The stage manager glared. “Well, well, well. If it isn’t Her Highness, come to grace us with her presence at last. You’re an hour late, Theta!”
“Keep your shirt on, Wally. I’m here.” Theta exchanged a furtive glance with Henry at the piano. He shook his head and she shrugged.
“She thinks she’s better than everybody else,” one of the chorines, a dim little witch named Daisy, griped.
Theta ignored her. She dropped her coat in the front row, doused her cigarette in the stage manager’s cup of coffee, and took her place onstage.
“One of these days, Theta,” he fumed. “You’re going to do something even Flo Ziegfeld won’t tolerate, and it will be my pleasure to toss you out on your—”
“You gonna beat your gums all day, or are we gonna work?” Theta snapped.
Theta executed her steps perfectly. She could do the number in her sleep. For good measure, though, she bumped into Daisy, just to rattle her. Daisy was sore because Theta had gotten a nice write-up in the papers for a number that was supposed to be Daisy’s. “That was my specialty dance,” Daisy had fumed in the dressing room the next night. “And you stole it out from under me.”

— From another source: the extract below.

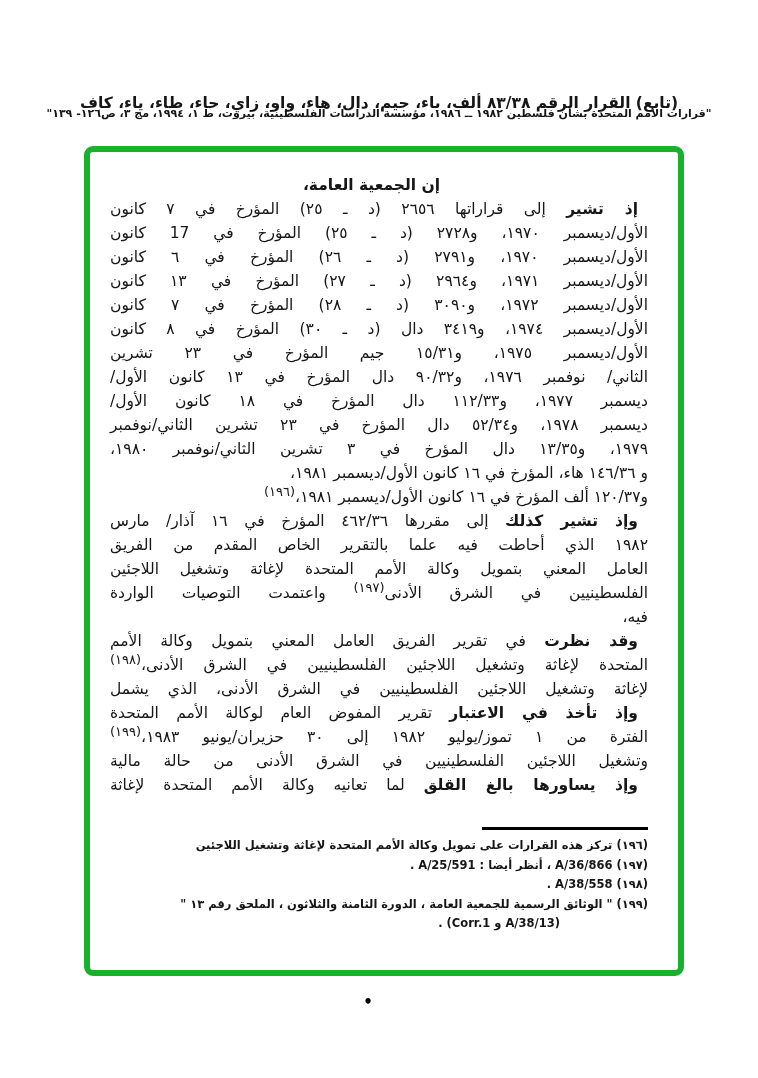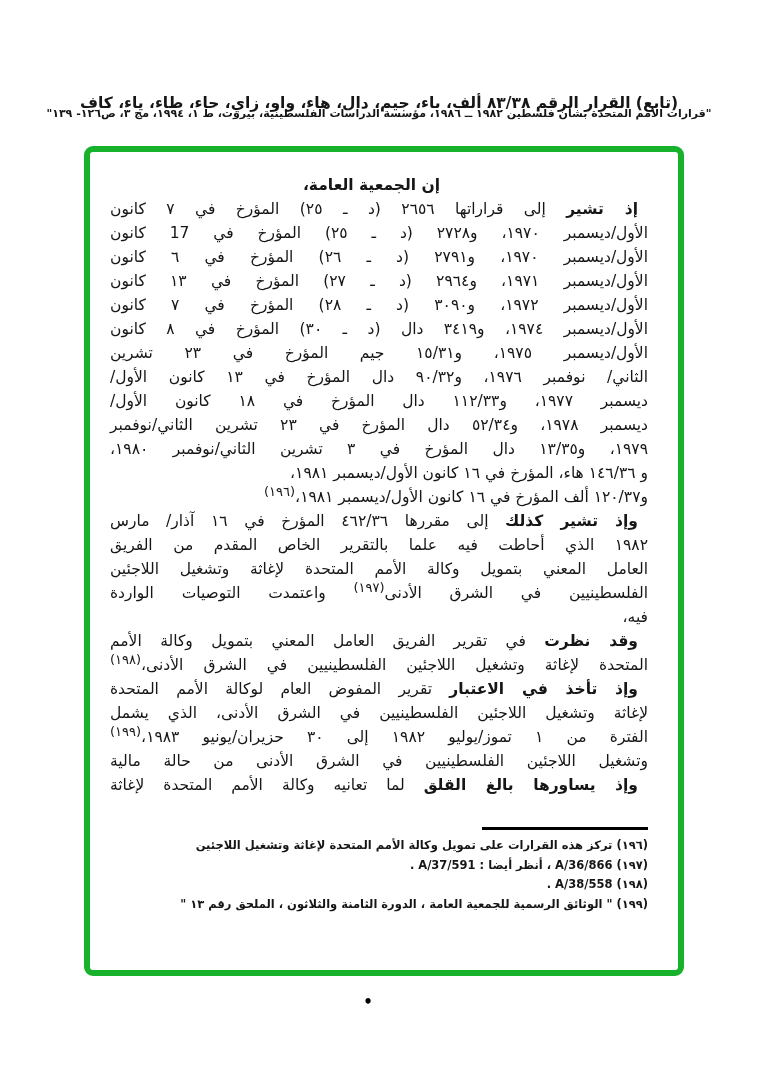"وإذ تأخذ في الاعتبار تقرير" div.bline { order: before "لإغاثة وتشغيل اللاجئين الفلسطينيين في" -> after "لإغاثة وتشغيل اللاجئين الفلسطينيين في" }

“I can’t steal what you don’t own,” Theta had said, and Daisy had hurled a pot of cold cream, missing Theta by a mile—her aim being as questionable as her dancing. As usual, Daisy had gone with her sob story to Flo, who had broken down and given her the spotlight for the Worship of Ba’al number that closed the show. Theta was tired of standing in somebody else’s shadow—especially when that somebody was half the performer Theta was.
They broke for five, and Theta sat on the piano bench next to Henry. “You look like you ran away from a prep school,” she teased. He was wearing a cardigan and a straw boater.
“It’s all about the style, darlin’.”
“We’re both bigger than this lousy show, Hen.”
Henry played softly, almost reflexively. He was always happiest with his fingers on the keys and some song pouring out of him. “Agreed, darlin’. But we still gotta pay rent.”
Theta adjusted the seam on her stockings so it ran straight. “How’d it go when you gave Flo your new tune?”